At only 15mA a 200mAh battery takes more than 13 hours to fully charge.

EDIT: I originally forgot about the diode.

 

[cobra149]

Thanks. The 9v batteries I use are 280ma 8.4v NiMh. So would I use a 10v zener reference  instead ?.
Also What resistor would I use to give me 28ma c/10 in this circuit.

Thanks.

 

[audioguru2]

The 9v batteries I use are 280ma 8.4v NiMh. So would I use a 10v zener reference  instead?

Your batteries ARE NOT 280mA. They are 280mAh which is not their maximum current, it is the current they can provide for one hour.
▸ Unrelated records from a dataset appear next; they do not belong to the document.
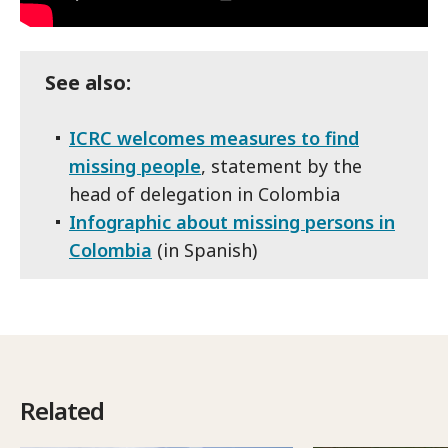
See also:
ICRC welcomes measures to find
missing people
, statement by the
head of delegation in Colombia
Infographic about missing persons in
Colombia
(in Spanish)
Related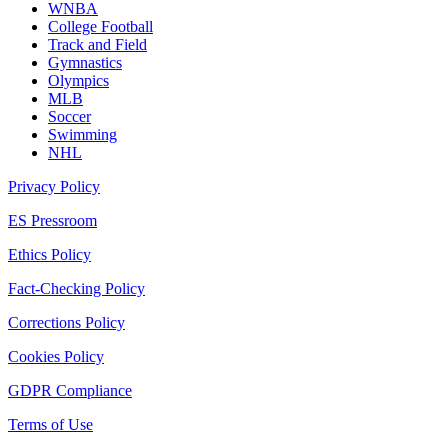
WNBA
College Football
Track and Field
Gymnastics
Olympics
MLB
Soccer
Swimming
NHL
Privacy Policy
ES Pressroom
Ethics Policy
Fact-Checking Policy
Corrections Policy
Cookies Policy
GDPR Compliance
Terms of Use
Their maximum current might be a few Amps for less than 5 minutes.

If you use a 10V zener diode then the diode at the output of the charger will reduce it to 9.3V which is not fully charged but is OK.

Also What resistor would I use to give me 28ma c/10 in this circuit?
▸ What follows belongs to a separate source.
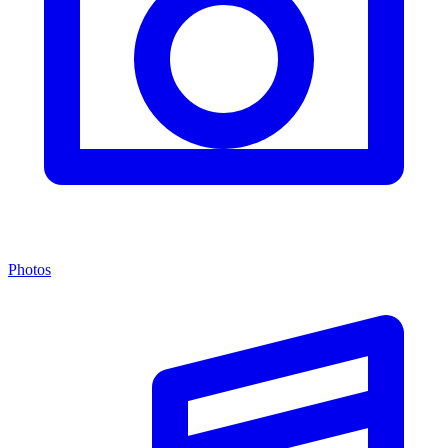
Photos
The datasheet for the LM317 says it produces 1.25V (plus or minus 5%) between its output and the ADJ pin. So for 28mA use Ohm's Law:
1.25V/28mA= 45 ohms. Use 47 ohms which is the nearest standard value. The heating in the resistor is (1.25V squared)/47 ohms= 0.03W. A 1/4W resistor will remain cold.

Do not discharge less than about 7.7V. Remove the battery from the charger after it charges for 12 to 14 hours.